AKRON, Ohio (AP) — Three more men charged with plotting to bomb a highway bridge in Ohio admitted their roles in the scheme Wednesday in a move meant to avoid life prison sentences.
The device was a dud provided by an FBI informant and no one was hurt.
The FBI has said the public was never in danger even though they say the target was a highway bridge over the Cuyahoga Valley National Park between Cleveland and Akron.
Two 20-year-old suburban Cleveland men, Connor Stevens of Berea and Brandon Baxter of Lakewood, and Douglas Wright, 26, of Indianapolis, pleaded guilty to three-count indictments in back-to-back appearances in U.S. District Court.
A fourth man pleaded guilty earlier, and the fifth defendant faces trial after a defense-requested psychiatric exam.
Prosecutors said they calculated the trio could face 30 years to life in prison, based on the seriousness of the crimes. There was no plea deal, and U.S. Attorney Steven Dettelbach said a sentence recommendation would be made later.
Defense attorneys proposed what Judge David Dowd repeatedly described as a "vastly different" calculation of possible prison time under federal guidelines: in the range of five years for each man.
The defense claims the men never meant to hurt anyone and were goaded into the plot by an ex-convict who was working as an FBI informant.
The judge expects to sentence the men in early November.
Dettelbach, who watched the pleas, sought outside court to deflect the defense argument that the defendants had been entrapped by the informant.
"Make no mistake about it — it was their plot," Dettelbach said. "It was the defendants who selected the target they wished to destroy."
Terry Gilbert, Stevens' attorney, said the informant had provided the men with money for alcohol and marijuana and had "nurtured" the plot.

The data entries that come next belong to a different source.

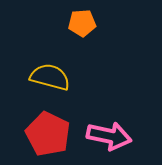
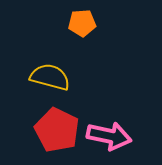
red pentagon: moved 9 px right, 4 px up
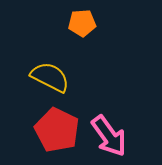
yellow semicircle: rotated 12 degrees clockwise
pink arrow: rotated 42 degrees clockwise
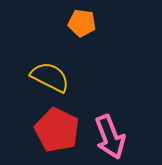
orange pentagon: rotated 12 degrees clockwise
pink arrow: moved 1 px right, 1 px down; rotated 15 degrees clockwise
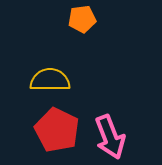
orange pentagon: moved 4 px up; rotated 16 degrees counterclockwise
yellow semicircle: moved 3 px down; rotated 27 degrees counterclockwise
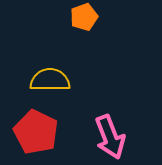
orange pentagon: moved 2 px right, 2 px up; rotated 12 degrees counterclockwise
red pentagon: moved 21 px left, 2 px down
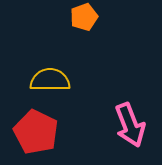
pink arrow: moved 20 px right, 12 px up
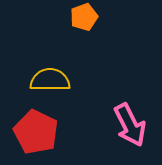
pink arrow: rotated 6 degrees counterclockwise
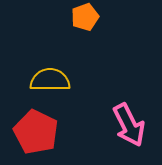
orange pentagon: moved 1 px right
pink arrow: moved 1 px left
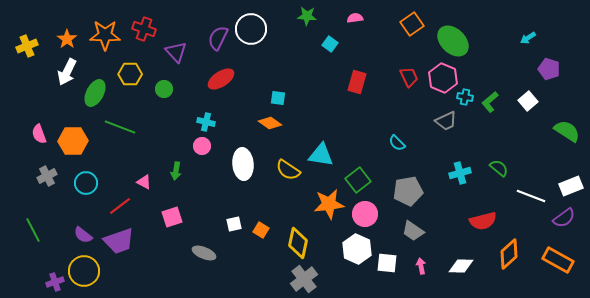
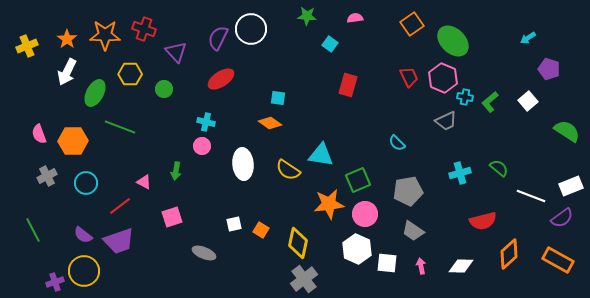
red rectangle at (357, 82): moved 9 px left, 3 px down
green square at (358, 180): rotated 15 degrees clockwise
purple semicircle at (564, 218): moved 2 px left
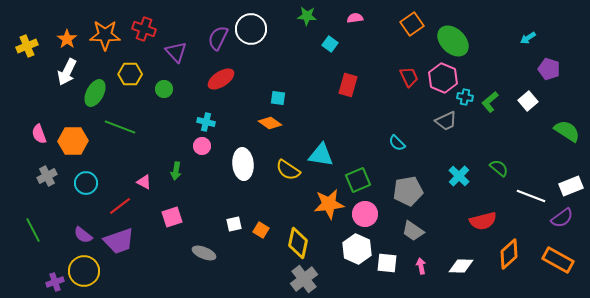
cyan cross at (460, 173): moved 1 px left, 3 px down; rotated 30 degrees counterclockwise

John Pyle, Baxter's attorney, said he would press the informant issue in appealing to the judge for leniency. "We intend to through all the provoking that went on," he said outside court.

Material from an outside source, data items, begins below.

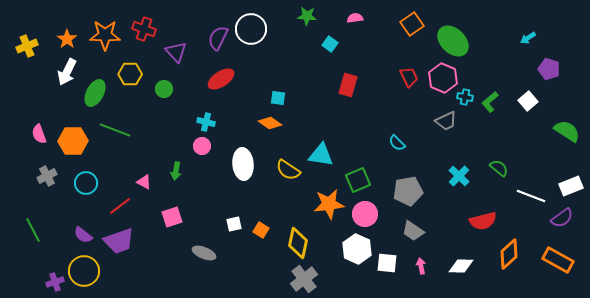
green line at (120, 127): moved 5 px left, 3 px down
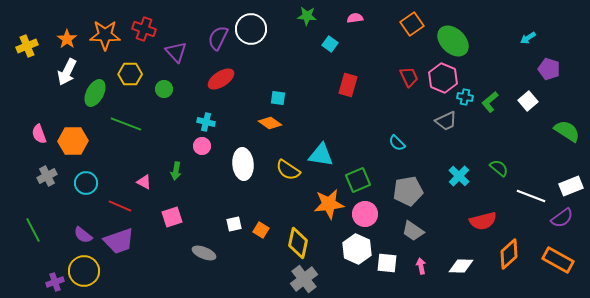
green line at (115, 130): moved 11 px right, 6 px up
red line at (120, 206): rotated 60 degrees clockwise
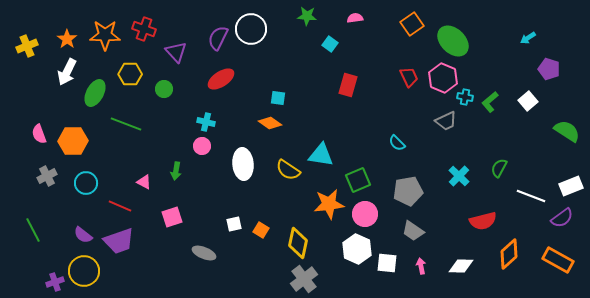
green semicircle at (499, 168): rotated 102 degrees counterclockwise
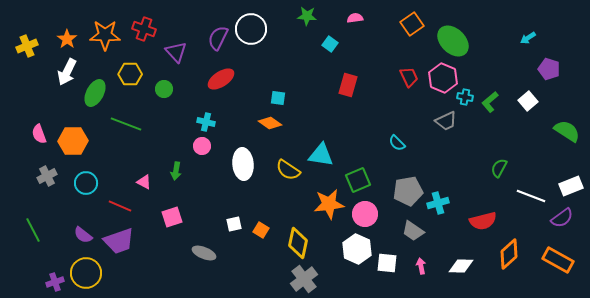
cyan cross at (459, 176): moved 21 px left, 27 px down; rotated 30 degrees clockwise
yellow circle at (84, 271): moved 2 px right, 2 px down
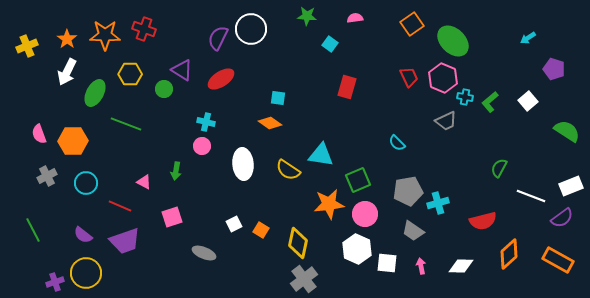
purple triangle at (176, 52): moved 6 px right, 18 px down; rotated 15 degrees counterclockwise
purple pentagon at (549, 69): moved 5 px right
red rectangle at (348, 85): moved 1 px left, 2 px down
white square at (234, 224): rotated 14 degrees counterclockwise
purple trapezoid at (119, 241): moved 6 px right
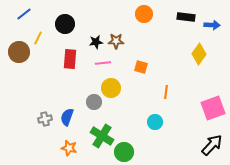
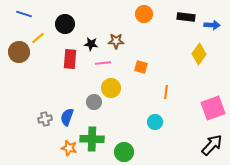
blue line: rotated 56 degrees clockwise
yellow line: rotated 24 degrees clockwise
black star: moved 5 px left, 2 px down; rotated 16 degrees clockwise
green cross: moved 10 px left, 3 px down; rotated 30 degrees counterclockwise
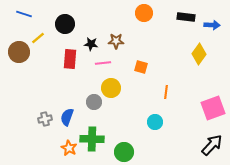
orange circle: moved 1 px up
orange star: rotated 14 degrees clockwise
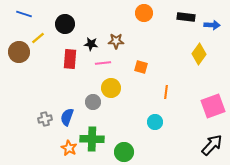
gray circle: moved 1 px left
pink square: moved 2 px up
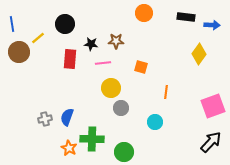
blue line: moved 12 px left, 10 px down; rotated 63 degrees clockwise
gray circle: moved 28 px right, 6 px down
black arrow: moved 1 px left, 3 px up
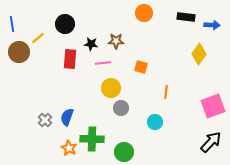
gray cross: moved 1 px down; rotated 32 degrees counterclockwise
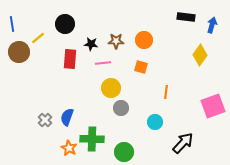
orange circle: moved 27 px down
blue arrow: rotated 77 degrees counterclockwise
yellow diamond: moved 1 px right, 1 px down
black arrow: moved 28 px left, 1 px down
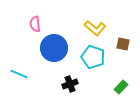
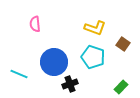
yellow L-shape: rotated 20 degrees counterclockwise
brown square: rotated 24 degrees clockwise
blue circle: moved 14 px down
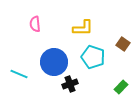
yellow L-shape: moved 12 px left; rotated 20 degrees counterclockwise
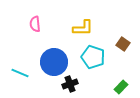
cyan line: moved 1 px right, 1 px up
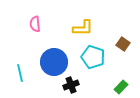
cyan line: rotated 54 degrees clockwise
black cross: moved 1 px right, 1 px down
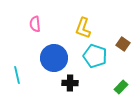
yellow L-shape: rotated 110 degrees clockwise
cyan pentagon: moved 2 px right, 1 px up
blue circle: moved 4 px up
cyan line: moved 3 px left, 2 px down
black cross: moved 1 px left, 2 px up; rotated 21 degrees clockwise
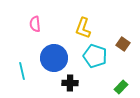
cyan line: moved 5 px right, 4 px up
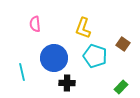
cyan line: moved 1 px down
black cross: moved 3 px left
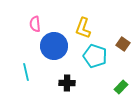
blue circle: moved 12 px up
cyan line: moved 4 px right
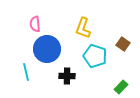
blue circle: moved 7 px left, 3 px down
black cross: moved 7 px up
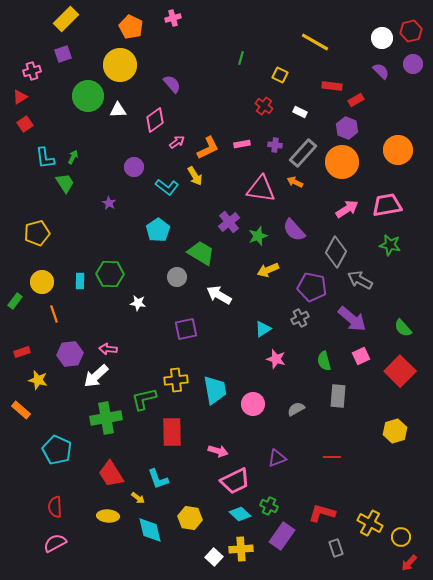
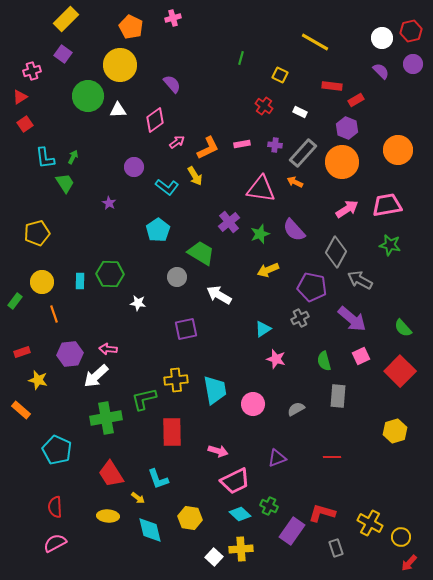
purple square at (63, 54): rotated 36 degrees counterclockwise
green star at (258, 236): moved 2 px right, 2 px up
purple rectangle at (282, 536): moved 10 px right, 5 px up
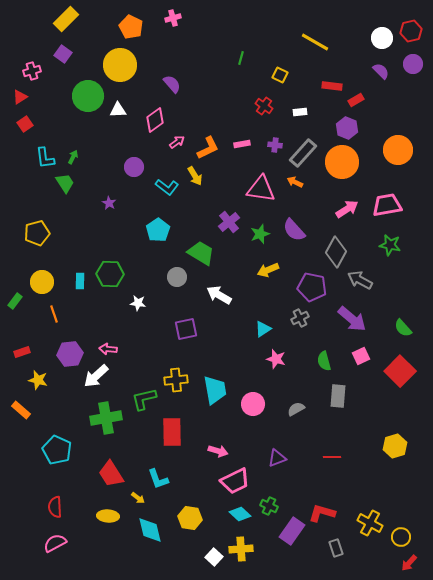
white rectangle at (300, 112): rotated 32 degrees counterclockwise
yellow hexagon at (395, 431): moved 15 px down
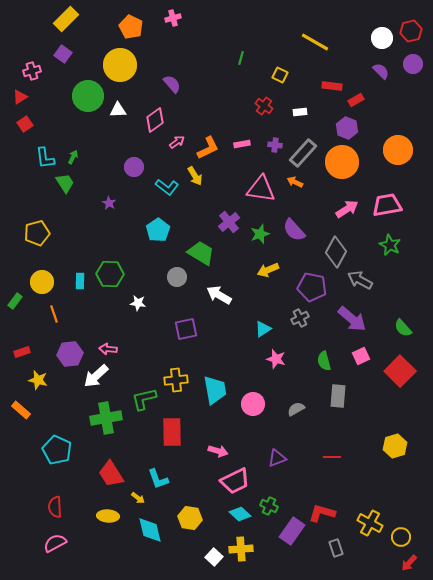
green star at (390, 245): rotated 15 degrees clockwise
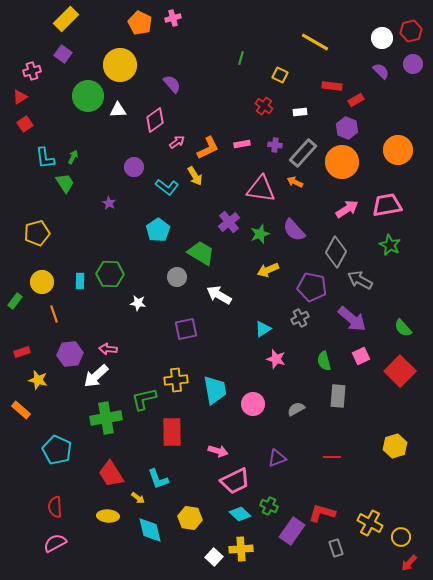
orange pentagon at (131, 27): moved 9 px right, 4 px up
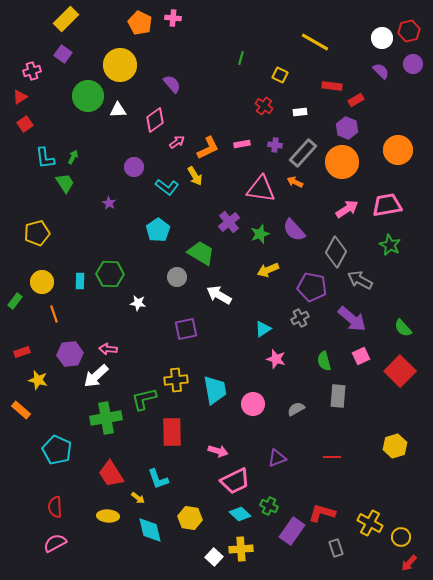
pink cross at (173, 18): rotated 21 degrees clockwise
red hexagon at (411, 31): moved 2 px left
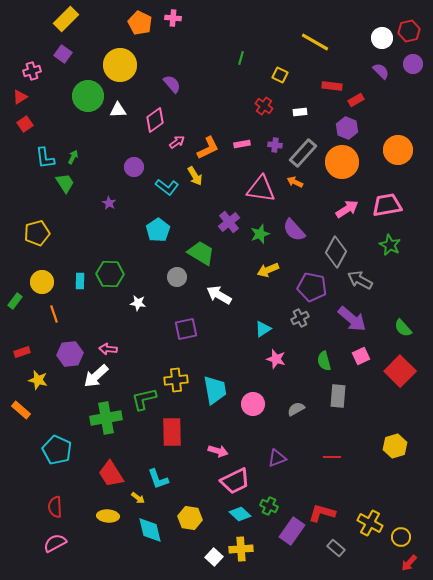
gray rectangle at (336, 548): rotated 30 degrees counterclockwise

Each man pleaded guilty to conspiring to use a weapon of mass destruction, knowingly attempting to use a weapon of mass destruction and attempting to damage property with explosives.
In contrast to their long-haired, scruffy arrest mug shots, the three appeared in court shaved and clean cut. They sat in court in orange jail jumpsuits, with their wrists and ankles cuffed, as relatives and friends watched, some wiping away tears.
In July, another defendant, 35-year-old Anthony Hayne of Cleveland, pleaded guilty and agreed to testify for the government.
The plea changes by the trio leave only 23-year-old Joshua Stafford facing trial. He is undergoing a psychiatric evaluation.
Federal authorities arrested the five in late April, accusing them of trying to detonate what was actually a fake explosive provided by a paid FBI informant.
The suspects are described by the government as self-proclaimed anarchists who acted out of anger against corporate America and the government. But one defense attorney has called the investigation a case of entrapment, with the FBI informant guiding the way.
All but Hayne were scheduled to go on trial in September and could have faced life in prison if convicted.
Under the terms of a plea deal, Hayne will have the chance to avoid a life sentence. With the plea and offer of testimony for the prosecution, he could face 15 years to nearly 20 years in prison.
FBI agent Brian Taylor testified in early August that one of the suspects told him the group targeted the bridge in the national park to minimize the impact of the explosion and avoid casualties.
The five men had been active with the Occupy Cleveland group. Organizers of the movement have sought to distance the group from the defendants.